Dans Pratique / Vos droits

Stéphanie Fontaine

Pénurie d'essence - Et si je tombe en panne, je ne peux vraiment pas utiliser de jerricane ?

En fonction de ce qui est stipulé dans les arrêtés préfectoraux, pris ces derniers jours, pour interdire la vente d'essence ou de gazole en bidons, il est loin d'être évident de pouvoir y recourir, même lorsqu'il s'agit simplement de se dépanner. On fait le point sur ce que risquent les conducteurs en cas de panne sèche, avec Maître Jean-Baptiste le Dall.

Alors que l'accord sur les salaires conclu cette nuit entre la direction et deux syndicats majoritaires (CFE-CGC et la CFDT) de TotalEnergies, en plus du rejet par la justice du référé de la CGT pour contester la réquisition par le gouvernement de personnels des raffineries - le tribunal administratif ayant jugé que ces mesures ne constituaient pas « une atteinte grave et manifestement illégale à la liberté fondamentale que constitue le droit de grève »- laisse espérer une sortie de crise, le retour à la normale dans les stations-service n'est pas attendu avant plusieurs jours.

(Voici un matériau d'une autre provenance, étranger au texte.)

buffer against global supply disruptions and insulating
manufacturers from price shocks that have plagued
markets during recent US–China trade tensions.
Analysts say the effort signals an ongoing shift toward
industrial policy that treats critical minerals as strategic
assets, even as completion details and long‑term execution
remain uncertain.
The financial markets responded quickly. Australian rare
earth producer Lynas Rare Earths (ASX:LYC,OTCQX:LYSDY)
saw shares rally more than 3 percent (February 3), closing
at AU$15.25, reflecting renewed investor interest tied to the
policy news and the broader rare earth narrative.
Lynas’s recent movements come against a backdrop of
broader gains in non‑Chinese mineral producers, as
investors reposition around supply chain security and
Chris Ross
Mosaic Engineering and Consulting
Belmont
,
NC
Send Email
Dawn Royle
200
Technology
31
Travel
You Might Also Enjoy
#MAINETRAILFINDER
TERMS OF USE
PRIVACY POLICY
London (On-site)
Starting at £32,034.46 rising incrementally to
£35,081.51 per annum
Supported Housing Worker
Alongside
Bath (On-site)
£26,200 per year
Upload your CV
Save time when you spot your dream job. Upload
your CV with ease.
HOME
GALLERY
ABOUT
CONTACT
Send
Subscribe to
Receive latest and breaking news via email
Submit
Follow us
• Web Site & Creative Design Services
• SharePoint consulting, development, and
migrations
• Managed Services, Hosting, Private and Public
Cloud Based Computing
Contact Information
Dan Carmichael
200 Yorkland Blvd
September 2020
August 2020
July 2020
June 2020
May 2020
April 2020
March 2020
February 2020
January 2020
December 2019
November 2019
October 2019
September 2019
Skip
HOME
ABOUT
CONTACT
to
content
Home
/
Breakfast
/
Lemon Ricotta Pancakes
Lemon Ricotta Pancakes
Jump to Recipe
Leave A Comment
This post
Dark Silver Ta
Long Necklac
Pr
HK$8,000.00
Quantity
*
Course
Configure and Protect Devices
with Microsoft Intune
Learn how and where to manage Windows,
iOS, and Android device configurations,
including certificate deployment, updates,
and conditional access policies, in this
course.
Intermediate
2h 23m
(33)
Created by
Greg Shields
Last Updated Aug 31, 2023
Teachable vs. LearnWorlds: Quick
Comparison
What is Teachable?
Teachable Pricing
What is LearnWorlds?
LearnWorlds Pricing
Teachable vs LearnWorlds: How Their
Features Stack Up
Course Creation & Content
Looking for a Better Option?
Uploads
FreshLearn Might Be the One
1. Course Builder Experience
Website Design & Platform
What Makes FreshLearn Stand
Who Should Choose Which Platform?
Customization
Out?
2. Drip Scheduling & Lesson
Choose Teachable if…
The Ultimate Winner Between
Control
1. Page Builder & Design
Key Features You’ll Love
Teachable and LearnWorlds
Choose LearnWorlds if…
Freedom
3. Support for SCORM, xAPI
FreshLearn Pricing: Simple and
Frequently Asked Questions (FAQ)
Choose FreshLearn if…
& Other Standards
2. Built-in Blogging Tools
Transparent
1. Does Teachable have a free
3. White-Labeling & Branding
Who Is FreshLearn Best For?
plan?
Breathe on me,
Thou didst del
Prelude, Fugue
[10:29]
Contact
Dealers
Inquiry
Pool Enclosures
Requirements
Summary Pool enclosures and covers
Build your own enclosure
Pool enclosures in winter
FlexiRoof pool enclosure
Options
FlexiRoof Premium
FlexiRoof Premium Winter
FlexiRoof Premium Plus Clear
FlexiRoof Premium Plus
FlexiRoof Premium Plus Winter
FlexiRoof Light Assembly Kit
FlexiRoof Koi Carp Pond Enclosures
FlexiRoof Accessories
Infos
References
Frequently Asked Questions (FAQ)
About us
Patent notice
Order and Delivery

La pénurie de carburants, dans un premier temps, se poursuit.

Selon les chiffres livrés par Agnès Pannier-Runacher, la ministre de la Transition énergétique, ce vendredi à la mi-journée, 28,5 % des stations (contre 29,1 % hier en fin de journée) sont « en rupture d’au moins un produit ». Mais la situation est très variable d'une région à une autre, et certaines sont bien plus touchées.

Il y a des endroits où cela aurait même empiré, comme dans le Centre-Val-de-Loire où ce sont 42,2 % des stations (contre 41,2 % jeudi) qui sont aujourd'hui en difficulté. À l’inverse, en Île-de-France, c'est un peu mieux, avec 37 % des stations impactées, contre 38,8 % la veille.

Dans un tel contexte, le risque de tomber en panne reste donc accru. Et le cas échéant, cela pose plusieurs problèmes…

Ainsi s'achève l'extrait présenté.